SUPPLIED MATERIAL>
# # # #

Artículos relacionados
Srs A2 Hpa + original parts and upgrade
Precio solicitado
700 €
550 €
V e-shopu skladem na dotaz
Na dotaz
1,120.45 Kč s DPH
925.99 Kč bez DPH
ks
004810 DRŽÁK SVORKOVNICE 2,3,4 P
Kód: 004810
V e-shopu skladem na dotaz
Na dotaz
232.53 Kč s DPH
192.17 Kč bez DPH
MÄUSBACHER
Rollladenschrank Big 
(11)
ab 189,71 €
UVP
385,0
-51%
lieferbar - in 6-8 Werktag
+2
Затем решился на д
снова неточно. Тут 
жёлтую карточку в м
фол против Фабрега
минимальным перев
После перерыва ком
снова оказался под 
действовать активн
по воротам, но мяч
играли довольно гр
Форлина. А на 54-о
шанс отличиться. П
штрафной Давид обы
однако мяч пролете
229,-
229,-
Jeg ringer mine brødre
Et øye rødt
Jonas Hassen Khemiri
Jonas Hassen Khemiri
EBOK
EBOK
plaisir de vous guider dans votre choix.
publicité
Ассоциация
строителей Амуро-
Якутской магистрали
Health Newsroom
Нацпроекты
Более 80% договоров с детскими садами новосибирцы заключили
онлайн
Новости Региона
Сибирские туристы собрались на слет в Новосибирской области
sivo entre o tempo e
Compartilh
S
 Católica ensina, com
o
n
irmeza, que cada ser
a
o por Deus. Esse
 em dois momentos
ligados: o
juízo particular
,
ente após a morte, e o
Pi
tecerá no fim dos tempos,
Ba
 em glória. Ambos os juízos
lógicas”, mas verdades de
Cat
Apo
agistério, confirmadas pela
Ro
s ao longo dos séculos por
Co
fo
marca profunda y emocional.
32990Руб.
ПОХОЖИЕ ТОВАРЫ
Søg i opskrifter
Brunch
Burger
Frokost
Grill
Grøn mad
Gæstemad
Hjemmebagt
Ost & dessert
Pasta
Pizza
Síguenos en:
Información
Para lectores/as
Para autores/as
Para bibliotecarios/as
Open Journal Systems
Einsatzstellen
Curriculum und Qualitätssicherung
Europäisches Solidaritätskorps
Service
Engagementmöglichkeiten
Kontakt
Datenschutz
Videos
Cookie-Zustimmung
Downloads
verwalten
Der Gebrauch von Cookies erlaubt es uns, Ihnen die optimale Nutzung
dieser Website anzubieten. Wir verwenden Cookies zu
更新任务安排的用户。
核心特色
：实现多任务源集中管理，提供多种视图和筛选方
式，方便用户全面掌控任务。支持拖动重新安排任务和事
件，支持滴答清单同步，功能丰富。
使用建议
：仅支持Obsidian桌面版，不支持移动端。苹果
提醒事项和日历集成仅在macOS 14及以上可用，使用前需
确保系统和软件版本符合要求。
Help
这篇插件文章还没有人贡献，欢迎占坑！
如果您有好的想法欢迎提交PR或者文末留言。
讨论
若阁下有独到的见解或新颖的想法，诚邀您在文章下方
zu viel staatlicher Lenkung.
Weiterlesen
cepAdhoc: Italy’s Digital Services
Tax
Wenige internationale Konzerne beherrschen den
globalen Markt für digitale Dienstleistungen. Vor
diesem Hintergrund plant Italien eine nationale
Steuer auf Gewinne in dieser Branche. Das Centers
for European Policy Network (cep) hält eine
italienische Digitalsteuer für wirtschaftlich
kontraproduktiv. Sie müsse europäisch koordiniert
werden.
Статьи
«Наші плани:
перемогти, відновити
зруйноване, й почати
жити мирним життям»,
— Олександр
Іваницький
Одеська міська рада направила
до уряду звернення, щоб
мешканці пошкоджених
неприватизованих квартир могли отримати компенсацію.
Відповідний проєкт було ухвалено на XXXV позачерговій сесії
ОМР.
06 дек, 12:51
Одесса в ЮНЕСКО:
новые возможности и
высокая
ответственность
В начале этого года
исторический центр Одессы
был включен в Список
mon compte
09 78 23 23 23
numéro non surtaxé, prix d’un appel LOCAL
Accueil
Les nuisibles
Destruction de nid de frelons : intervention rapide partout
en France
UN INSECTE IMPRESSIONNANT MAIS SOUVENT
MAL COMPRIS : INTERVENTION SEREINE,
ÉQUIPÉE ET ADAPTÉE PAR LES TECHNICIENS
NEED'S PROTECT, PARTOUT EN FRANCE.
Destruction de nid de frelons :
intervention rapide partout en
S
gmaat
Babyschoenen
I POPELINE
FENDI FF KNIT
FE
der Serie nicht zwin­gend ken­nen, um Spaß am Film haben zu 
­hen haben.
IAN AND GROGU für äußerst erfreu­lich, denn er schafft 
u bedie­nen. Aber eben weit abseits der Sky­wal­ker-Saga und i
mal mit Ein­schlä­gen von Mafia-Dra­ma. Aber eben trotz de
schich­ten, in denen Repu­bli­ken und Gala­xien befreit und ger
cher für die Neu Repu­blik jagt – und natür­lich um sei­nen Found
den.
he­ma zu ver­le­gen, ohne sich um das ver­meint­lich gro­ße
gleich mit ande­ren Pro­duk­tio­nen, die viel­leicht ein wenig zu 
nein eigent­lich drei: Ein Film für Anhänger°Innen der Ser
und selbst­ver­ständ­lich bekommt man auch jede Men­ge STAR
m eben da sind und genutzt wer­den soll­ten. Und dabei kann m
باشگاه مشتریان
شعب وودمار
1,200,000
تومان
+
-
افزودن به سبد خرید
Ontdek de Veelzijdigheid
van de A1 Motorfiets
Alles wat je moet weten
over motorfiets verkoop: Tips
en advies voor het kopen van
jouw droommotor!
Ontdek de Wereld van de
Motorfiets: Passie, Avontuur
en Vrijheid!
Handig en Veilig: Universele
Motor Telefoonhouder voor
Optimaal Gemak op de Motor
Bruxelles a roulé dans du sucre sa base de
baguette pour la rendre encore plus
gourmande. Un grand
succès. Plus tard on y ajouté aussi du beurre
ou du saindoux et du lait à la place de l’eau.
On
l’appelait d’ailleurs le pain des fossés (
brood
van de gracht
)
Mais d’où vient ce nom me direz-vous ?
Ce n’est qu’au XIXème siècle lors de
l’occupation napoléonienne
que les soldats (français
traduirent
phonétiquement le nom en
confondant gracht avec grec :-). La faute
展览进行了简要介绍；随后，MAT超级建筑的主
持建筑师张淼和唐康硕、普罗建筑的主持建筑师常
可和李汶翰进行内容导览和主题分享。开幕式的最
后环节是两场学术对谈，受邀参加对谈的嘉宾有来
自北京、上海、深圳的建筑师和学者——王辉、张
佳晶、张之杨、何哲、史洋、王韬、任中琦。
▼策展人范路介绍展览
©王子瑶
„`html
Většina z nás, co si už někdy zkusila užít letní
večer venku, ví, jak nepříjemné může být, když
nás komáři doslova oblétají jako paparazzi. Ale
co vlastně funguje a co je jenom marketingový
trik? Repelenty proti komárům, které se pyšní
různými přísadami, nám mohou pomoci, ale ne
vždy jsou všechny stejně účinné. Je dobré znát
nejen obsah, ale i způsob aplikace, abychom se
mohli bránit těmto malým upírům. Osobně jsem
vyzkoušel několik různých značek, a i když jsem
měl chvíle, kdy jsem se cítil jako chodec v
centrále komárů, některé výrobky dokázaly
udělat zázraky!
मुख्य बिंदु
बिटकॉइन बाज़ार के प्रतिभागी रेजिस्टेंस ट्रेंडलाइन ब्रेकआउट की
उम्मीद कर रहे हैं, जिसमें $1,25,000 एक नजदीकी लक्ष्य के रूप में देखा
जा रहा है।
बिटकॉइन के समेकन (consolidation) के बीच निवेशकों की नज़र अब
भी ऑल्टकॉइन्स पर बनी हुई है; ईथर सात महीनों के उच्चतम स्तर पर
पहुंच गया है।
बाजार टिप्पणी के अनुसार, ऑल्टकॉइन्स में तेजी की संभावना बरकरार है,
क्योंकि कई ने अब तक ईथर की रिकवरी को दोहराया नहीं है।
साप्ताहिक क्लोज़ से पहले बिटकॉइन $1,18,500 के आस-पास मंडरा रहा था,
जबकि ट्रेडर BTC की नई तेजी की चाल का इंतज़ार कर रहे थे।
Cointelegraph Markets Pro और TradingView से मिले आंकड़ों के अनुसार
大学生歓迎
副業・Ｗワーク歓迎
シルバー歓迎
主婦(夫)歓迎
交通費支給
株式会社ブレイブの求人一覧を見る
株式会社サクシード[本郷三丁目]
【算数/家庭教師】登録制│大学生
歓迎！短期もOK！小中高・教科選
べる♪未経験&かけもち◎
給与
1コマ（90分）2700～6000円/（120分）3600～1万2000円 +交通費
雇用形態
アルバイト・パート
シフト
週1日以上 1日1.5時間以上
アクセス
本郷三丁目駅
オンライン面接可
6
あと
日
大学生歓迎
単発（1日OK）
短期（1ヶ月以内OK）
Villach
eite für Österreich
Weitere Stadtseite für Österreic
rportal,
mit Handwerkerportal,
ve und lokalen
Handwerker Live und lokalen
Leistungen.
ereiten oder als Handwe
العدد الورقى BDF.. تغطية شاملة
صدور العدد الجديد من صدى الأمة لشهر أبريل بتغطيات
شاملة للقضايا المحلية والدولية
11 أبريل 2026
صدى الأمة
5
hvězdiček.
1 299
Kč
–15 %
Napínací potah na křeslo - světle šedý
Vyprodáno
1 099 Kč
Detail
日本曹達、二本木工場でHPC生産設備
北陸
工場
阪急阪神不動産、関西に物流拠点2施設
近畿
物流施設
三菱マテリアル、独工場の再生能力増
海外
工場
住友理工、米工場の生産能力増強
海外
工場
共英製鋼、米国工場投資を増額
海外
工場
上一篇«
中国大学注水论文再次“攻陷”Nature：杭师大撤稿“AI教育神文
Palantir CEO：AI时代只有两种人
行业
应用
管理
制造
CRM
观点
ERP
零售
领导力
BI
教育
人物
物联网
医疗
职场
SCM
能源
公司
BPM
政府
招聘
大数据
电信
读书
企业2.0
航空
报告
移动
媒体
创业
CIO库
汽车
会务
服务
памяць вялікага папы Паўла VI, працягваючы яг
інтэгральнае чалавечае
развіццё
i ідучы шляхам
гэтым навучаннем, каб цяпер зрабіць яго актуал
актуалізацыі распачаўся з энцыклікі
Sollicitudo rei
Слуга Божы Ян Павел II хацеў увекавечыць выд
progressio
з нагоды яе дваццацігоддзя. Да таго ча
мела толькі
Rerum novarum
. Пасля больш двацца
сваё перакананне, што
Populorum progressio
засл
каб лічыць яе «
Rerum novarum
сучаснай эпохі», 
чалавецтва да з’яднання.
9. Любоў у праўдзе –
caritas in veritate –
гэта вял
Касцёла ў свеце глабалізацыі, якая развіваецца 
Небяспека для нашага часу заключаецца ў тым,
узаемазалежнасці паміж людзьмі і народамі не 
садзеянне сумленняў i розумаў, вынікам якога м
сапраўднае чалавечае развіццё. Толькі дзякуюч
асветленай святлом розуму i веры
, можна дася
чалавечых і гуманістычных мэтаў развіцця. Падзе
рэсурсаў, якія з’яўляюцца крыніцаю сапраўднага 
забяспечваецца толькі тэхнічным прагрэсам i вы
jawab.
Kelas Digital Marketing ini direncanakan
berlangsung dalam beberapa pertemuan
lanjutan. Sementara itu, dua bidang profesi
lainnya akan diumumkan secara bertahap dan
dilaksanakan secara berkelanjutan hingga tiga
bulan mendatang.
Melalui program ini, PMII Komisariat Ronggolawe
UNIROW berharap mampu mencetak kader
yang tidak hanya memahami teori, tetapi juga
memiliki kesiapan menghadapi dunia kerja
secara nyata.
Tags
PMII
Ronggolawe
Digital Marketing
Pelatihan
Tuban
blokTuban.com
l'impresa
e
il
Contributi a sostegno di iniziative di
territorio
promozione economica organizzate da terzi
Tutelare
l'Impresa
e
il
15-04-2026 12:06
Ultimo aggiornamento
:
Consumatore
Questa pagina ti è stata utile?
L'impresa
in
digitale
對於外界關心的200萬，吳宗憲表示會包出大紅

# # # #

EXERCISE>
If a line of the data above contains "Aber", copy it out.

ANSWER SECTION>
u bedie­nen. Aber eben weit abseits der Sky­wal­ker-Saga und i
mal mit Ein­schlä­gen von Mafia-Dra­ma. Aber eben trotz de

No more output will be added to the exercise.